A new configuration parameter could be added, say junit.jupiter.execution.parallel.executor.class. If this is not set, it defaults to either org.junit.platform.engine.support.hierarchical.SameThreadHierarchicalTestExecutorService or org.junit.platform.engine.support.hierarchical.ForkJoinPoolHierarchicalTestExecutorService depending on the value of junit.jupiter.execution.parallel.enabled. With this new parameter, users could either choose the "standard executor" implemented by @OPeyrusse or a custom one they themselves implement; if the users specify a custom one, they could decide whether to ignore junit.jupiter.execution.parallel.enabled or not (well, a custom one can basically ignore all parameters and hard-code everything anyway, but that's up to the user).

To instantiate junit.jupiter.execution.parallel.executor.class, all implementations would need some convention that could be used by JupiterTestEngine (and any other custom engine that wants to support different executors). I imagine it would be easiest to require them to have a no-arg constructor, and then adding a default configure(ConfigurationParameters) method to HierarchicalTestExecutorService. This would allow custom implementations to read custom configuration parameters, but it would mean the executors included out of the box in JUnit would have to check if junit.jupiter.execution.parallel.config.strategy=custom and instantiate junit.jupiter.execution.parallel.config.custom.class themselves.

I'm not so sure about the instantiation/configuration convention. Given that both included executor services are marked as stable, I imagine they need to keep existing constructors, but adding a new one and having a default configure method in the interface should be fine, no?

And for completeness, the logic in a test engine would have to be roughly:

if (junit.jupiter.execution.parallel.executor.class is set) {
    // instantiate it and call its configure method
} else {
    // check junit.jupiter.execution.parallel.enabled
    // and instantiate an included Executor,
    // possibly with a custom junit.jupiter.execution.parallel.config.custom.class
}

[OPeyrusse]

@asardaes do you have a special use-case in mind, driving your question?

I am asking because my idea for this issue was to have two different ways of running the tests: one inlining the execution withing the ForkJoinPool, and one submitting a task to an external Executor and waiting for the result. Behind this, though I don't know the historical reasons for creating a test executor on top of the ForkJoinPool, I assume that it comes from its work-stealing feature. It can benefit to test execution when you launch a group of tests - often those under a class - as the executor should focus on executing those tests in parallel instead of starting the tests of the next class. I want to keep this hypothetical design choice. Therefore, my task is only to separate the way one individual test is running. If we wanted some extension, I could open this to load a user-selected class, from its name, as you suggested. But it would only affect individual test execution, not the general scheduling of all the tests. Would that suits your needs?

[asardaes]

@OPeyrusse no, I don't think that would fit what I had in mind, but if your implementation doesn't need a completely new HierarchicalTestExecutorService but rather does something else inside an existing one, then I guess my idea really would require a separate issue.

**DATA EXTRACT:**
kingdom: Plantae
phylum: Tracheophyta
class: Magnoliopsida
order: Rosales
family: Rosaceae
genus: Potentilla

**EXERCISE TASKS:**
• 1. In the JUnit executor discussion, what default method is proposed for addition to HierarchicalTestExecutorService?
• 2. Carry the JUnit executor discussion forward from its last sentence.

**TASK RESPONSES:**
• 1. A default configure(ConfigurationParameters) method.

• 2.
Personally I'm just experimenting with kotlin coroutines, so I don't need a custom test engine, I just want a custom executor.

[OPeyrusse]

@asardaes If you say so. Not being a core developer of JUnit, I cannot decide what to do. I will let @marcphilipp decide what to do and will start going forward with my plan, that is not creating a new executor.

[marcphilipp]

@asardaes I think what you describe in https://github.com/junit-team/junit5/issues/3108#issuecomment-1537380013 makes a lot of sense. However, as you said in https://github.com/junit-team/junit5/issues/3108#issuecomment-1540593193, this issue seems more like making an existing executor behave differently based on a different configuration parameter. So I think a new issue for your use case would be the way to go.

[OPeyrusse]

It is now obvious to me that I will not find time to work on this in the coming special. My personal situation is special but has a stable rhythm, and that rhythm does not allow me enough time to work on this issue. While I am still very interested, I prefer play the card of honesty and say that I cannot commit on work for now. When there is a change in my schedule, I will come back and see if help is still needed :smile:

[marcphilipp]

@OPeyrusse No worries and thanks for letting us know!

Is anyone else interested in picking it up in the meantime?

[shans96]

Hi, keen to try resolving this issue. Am I right in saying that this functionality should be configured via ConsoleLauncher?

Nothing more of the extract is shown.